#### [Aim of the exercise]
Gather every line in the data below that contains the word "displayed", and list those lines.

Chart comprehension data:
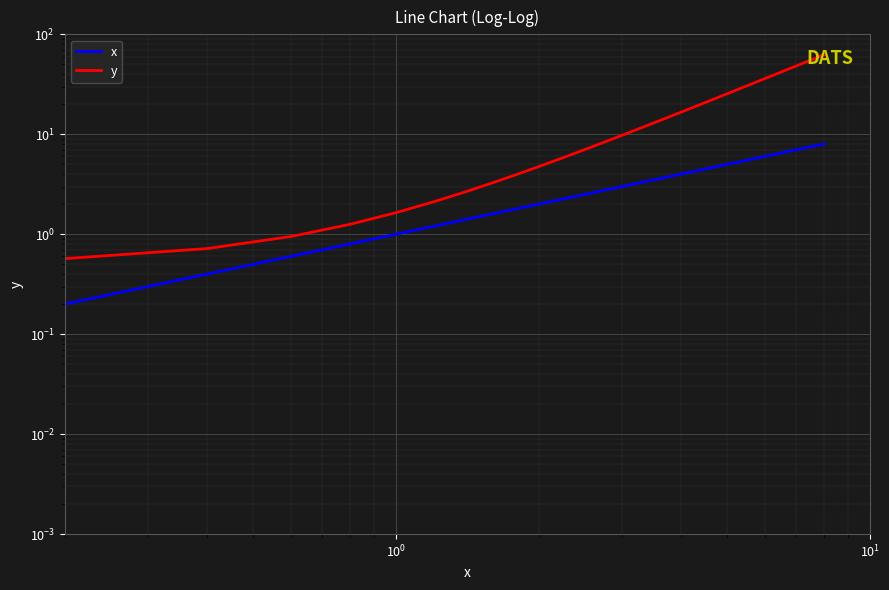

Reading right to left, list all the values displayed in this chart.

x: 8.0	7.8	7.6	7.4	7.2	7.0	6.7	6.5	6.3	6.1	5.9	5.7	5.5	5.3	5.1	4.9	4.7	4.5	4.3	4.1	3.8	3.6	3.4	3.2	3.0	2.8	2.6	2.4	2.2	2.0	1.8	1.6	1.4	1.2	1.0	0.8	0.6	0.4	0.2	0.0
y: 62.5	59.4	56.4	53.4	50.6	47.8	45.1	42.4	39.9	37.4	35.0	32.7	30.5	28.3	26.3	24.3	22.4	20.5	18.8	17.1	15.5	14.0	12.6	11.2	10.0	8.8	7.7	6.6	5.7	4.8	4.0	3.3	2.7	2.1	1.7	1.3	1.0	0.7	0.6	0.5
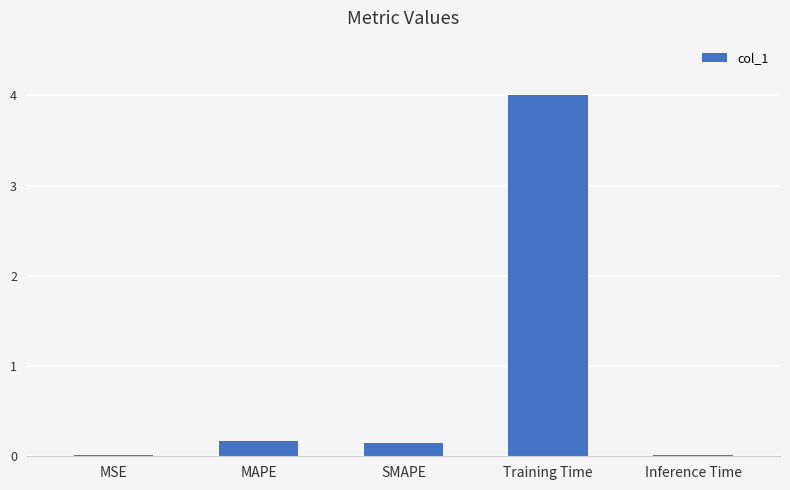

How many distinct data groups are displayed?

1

#### [Problem solution]
Reading right to left, list all the values displayed in this chart.
How many distinct data groups are displayed?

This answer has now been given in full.